Задание — Продолжите текст о Борисе Чичибабине, начав сразу после его последнего предложения.

Исходный текст —
........

Полина Брейтер

 

«Я всегда был счастливым…»

К 100-летию Бориса Чичибабина

 

9 января 2023 года исполняется 100 лет со дня рождения поэта Бориса Алексеевича Чичибабина. Пытаюсь представить себе его старцем и… не могу. Кажется, еще вчера он ходил по улицам измученного и уничтожаемого сегодня Харькова, выступал в Москве и в Киеве, читал свои стихи «Не говорите русскому про Русь» (1979), «Россия, будь!» (1992), «С Украиной в крови я живу на земле Украины» (1975), «А я живу на Украине» (1992). Украинец, который «стих выплакивал по-русски», или русский, который родился в Украине и называл ее «милой родиной», которому «без песен украинских не быть, не жить, не умирать»? Даже на последнем выступлении 12 ноября 1994 года, когда жить ему оставалось чуть больше месяца, когда и голос уже был хрипловат, и чувствовал он себя плохо, зал замирал от мощности и значительности его посыла. До последнего дня не состарилась живая душа его, не угас его смиренный и мятежный дух.

........

Доступные данные —
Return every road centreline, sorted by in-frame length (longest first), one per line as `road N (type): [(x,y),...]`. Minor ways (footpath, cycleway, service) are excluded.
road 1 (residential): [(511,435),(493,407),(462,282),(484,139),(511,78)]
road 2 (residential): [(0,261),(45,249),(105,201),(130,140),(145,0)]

........

Ответ —
 

Столетие поэта будут широко отмечать и в России, и в Украине. Я уверена в этом. Обязательно будут, несмотря на войну, несмотря на вражду, несмотря на то, что не время сегодня праздновать. Но дышавшего «двойным причастием» поэта Чичибабина любят и русские, и украинские читатели. Любят и помнят крымские татары, евреи и армяне, боль которых он разделял, как всегда разделял боль всех страждущих и угнетенных.

 

Столетие поэта Бориса Чичибабина будут отмечать в разных уголках нашей планеты – в Израиле и в Америке, в Германии и в Австралии. А я вспоминаю далекий 1976 год. Чичибабину пятьдесят три. Одесса. Однокомнатная квартирка в хрущевской пятиэтажке не может вместить всех желающих послушать поэта. Сидят на стульях, на диване, на кровати, на полу. Борис Алексеевич читает свои стихи. Негромким и гулким голосом читает невозможные тогда «Не умер Сталин», «Крымские прогулки», «Народу еврейскому», «Махорка», «Красные помидоры», «Памяти Твардовского». Поэт читает, а мы слушаем и еще не понимаем, что для нас начинается новая жизнь. Почему? Просто потому, что жить, как раньше, после этих стихов стало уже невозможно.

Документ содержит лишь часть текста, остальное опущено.